Data records section start
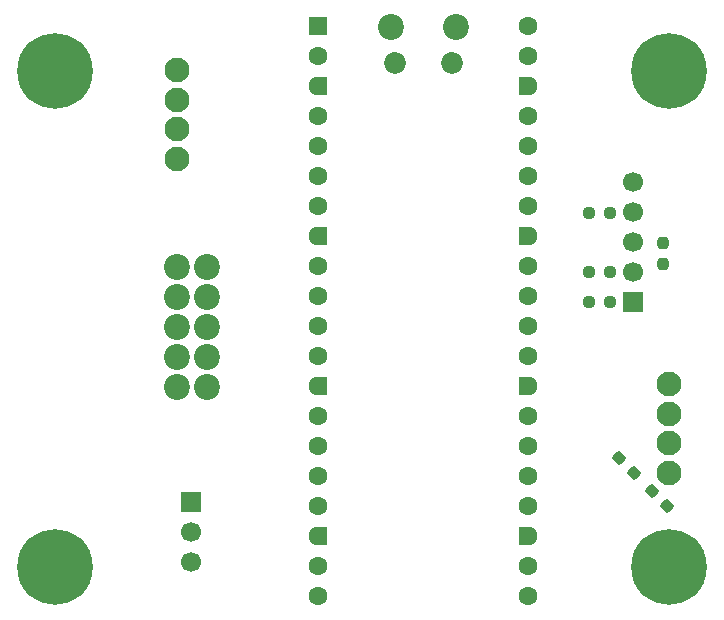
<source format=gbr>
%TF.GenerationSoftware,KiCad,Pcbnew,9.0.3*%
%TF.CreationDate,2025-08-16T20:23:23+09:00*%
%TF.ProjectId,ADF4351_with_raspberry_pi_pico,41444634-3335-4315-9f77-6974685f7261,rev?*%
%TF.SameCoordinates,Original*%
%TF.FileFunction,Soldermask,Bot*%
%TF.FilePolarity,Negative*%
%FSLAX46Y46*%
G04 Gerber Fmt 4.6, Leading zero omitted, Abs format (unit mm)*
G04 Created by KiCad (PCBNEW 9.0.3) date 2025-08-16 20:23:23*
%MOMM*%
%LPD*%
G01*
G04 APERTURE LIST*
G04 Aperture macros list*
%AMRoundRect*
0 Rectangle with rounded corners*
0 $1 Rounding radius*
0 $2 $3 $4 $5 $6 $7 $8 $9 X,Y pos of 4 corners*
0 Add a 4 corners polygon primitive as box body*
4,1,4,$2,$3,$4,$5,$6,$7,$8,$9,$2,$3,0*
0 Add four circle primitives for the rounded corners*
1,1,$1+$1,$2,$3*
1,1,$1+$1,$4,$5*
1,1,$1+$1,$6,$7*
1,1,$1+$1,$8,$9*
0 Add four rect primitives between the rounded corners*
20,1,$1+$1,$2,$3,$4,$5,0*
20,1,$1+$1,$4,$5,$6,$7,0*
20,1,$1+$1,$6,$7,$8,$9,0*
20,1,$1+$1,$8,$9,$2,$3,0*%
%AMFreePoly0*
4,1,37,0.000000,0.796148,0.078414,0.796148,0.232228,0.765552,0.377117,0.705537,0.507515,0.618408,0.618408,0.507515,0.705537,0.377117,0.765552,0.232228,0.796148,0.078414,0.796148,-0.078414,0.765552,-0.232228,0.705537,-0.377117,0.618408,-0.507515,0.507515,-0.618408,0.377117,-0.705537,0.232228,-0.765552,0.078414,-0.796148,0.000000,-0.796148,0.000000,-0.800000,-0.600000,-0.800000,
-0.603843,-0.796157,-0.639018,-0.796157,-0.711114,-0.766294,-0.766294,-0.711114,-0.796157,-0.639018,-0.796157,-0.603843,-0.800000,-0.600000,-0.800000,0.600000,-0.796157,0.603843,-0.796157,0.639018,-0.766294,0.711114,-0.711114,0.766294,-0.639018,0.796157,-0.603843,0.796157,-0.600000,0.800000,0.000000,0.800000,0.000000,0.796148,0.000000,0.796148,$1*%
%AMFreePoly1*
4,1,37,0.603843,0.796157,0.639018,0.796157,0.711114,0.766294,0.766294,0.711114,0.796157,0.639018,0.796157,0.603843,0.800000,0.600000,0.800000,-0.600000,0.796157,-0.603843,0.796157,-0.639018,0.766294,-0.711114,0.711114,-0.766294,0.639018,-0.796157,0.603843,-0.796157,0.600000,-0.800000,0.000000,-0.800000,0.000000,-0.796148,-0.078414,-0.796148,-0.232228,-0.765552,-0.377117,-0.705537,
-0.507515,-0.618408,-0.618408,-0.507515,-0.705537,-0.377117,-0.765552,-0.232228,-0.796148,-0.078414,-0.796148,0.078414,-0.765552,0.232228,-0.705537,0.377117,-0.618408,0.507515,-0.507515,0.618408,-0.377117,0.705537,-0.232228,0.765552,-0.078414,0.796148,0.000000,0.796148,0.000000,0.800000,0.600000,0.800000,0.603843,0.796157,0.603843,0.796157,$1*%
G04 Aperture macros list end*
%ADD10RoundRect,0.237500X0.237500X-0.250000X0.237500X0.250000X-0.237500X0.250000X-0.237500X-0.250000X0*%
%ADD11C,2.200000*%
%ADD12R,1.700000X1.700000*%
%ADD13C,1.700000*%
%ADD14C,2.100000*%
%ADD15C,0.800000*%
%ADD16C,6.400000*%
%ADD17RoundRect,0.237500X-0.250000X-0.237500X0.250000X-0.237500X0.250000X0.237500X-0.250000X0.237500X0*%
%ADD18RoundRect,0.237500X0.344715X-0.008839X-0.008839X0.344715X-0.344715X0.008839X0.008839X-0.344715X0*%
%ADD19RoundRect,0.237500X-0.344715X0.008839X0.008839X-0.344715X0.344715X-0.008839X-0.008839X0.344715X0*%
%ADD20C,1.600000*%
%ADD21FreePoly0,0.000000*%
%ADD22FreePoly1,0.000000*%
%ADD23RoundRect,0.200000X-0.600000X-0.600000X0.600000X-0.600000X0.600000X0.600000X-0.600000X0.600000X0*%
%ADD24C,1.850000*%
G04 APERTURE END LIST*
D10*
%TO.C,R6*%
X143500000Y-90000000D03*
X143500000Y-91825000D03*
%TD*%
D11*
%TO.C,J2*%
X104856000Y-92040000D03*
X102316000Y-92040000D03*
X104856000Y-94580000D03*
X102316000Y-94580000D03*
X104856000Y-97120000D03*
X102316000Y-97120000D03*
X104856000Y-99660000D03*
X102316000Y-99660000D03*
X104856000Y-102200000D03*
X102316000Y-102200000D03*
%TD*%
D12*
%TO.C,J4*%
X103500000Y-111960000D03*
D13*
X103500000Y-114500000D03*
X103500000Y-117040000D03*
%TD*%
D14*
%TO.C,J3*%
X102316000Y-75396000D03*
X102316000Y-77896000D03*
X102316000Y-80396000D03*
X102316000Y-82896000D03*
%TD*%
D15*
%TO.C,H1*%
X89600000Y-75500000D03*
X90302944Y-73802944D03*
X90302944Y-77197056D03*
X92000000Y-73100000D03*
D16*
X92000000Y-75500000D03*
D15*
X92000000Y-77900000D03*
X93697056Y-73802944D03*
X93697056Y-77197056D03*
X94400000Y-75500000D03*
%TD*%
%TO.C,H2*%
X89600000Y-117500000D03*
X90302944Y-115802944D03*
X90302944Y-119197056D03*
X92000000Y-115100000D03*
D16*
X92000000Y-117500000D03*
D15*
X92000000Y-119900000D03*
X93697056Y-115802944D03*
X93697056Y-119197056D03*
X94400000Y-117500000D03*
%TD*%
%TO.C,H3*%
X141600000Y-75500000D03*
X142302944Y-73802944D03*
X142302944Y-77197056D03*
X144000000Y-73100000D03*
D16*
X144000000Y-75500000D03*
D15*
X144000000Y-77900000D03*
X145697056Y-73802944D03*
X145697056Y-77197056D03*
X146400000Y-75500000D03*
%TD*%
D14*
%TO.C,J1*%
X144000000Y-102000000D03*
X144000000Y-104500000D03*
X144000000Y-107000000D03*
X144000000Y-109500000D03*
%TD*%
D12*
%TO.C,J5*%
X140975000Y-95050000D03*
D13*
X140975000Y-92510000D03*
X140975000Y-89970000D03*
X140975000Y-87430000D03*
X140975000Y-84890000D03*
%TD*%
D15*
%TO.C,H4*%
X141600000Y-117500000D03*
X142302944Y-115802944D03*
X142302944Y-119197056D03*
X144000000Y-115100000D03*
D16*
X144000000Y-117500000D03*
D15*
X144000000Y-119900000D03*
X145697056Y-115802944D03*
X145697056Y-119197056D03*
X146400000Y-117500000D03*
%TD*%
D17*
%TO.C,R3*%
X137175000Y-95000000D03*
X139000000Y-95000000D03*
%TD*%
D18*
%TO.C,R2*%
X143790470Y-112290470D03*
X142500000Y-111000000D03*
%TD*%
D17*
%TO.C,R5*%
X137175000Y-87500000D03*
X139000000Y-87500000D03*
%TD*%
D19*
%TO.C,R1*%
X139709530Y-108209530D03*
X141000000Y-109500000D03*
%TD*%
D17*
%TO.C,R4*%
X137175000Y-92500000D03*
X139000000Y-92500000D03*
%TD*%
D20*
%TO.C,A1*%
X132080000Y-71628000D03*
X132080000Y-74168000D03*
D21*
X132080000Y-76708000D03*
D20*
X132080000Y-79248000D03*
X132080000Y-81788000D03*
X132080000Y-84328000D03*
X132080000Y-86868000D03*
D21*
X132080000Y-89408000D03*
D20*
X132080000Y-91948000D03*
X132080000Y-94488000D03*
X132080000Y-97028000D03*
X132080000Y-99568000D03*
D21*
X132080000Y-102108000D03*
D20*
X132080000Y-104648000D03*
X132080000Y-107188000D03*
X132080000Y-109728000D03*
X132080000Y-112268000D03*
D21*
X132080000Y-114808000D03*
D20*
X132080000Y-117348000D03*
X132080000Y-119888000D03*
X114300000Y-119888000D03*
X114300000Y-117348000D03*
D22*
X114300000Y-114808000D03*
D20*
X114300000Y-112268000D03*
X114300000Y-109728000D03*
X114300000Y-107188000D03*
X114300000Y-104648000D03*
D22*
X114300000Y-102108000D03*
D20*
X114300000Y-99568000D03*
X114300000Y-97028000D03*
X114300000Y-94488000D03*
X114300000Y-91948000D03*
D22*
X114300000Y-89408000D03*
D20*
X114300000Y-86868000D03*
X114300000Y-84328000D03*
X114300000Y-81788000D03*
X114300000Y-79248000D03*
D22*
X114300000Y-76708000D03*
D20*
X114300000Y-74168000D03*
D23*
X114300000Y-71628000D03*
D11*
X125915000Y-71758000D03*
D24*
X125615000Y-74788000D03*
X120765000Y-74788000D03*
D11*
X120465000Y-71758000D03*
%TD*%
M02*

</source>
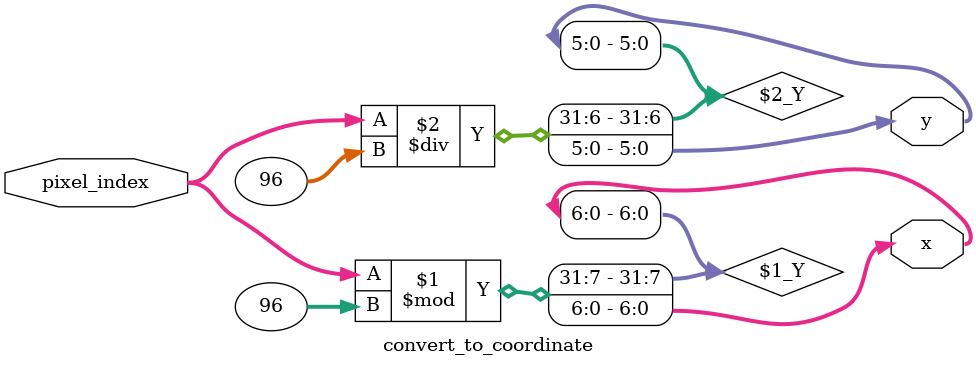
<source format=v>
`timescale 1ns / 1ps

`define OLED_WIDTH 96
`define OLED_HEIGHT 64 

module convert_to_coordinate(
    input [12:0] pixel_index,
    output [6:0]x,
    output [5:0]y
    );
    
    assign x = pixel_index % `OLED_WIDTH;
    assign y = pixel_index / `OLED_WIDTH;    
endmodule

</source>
Data records section end
* Task objective *
Would you copy every line of the entries that includes the word "source"?

* Your solution *
<source format=gbr>
</source>
<source format=v>
</source>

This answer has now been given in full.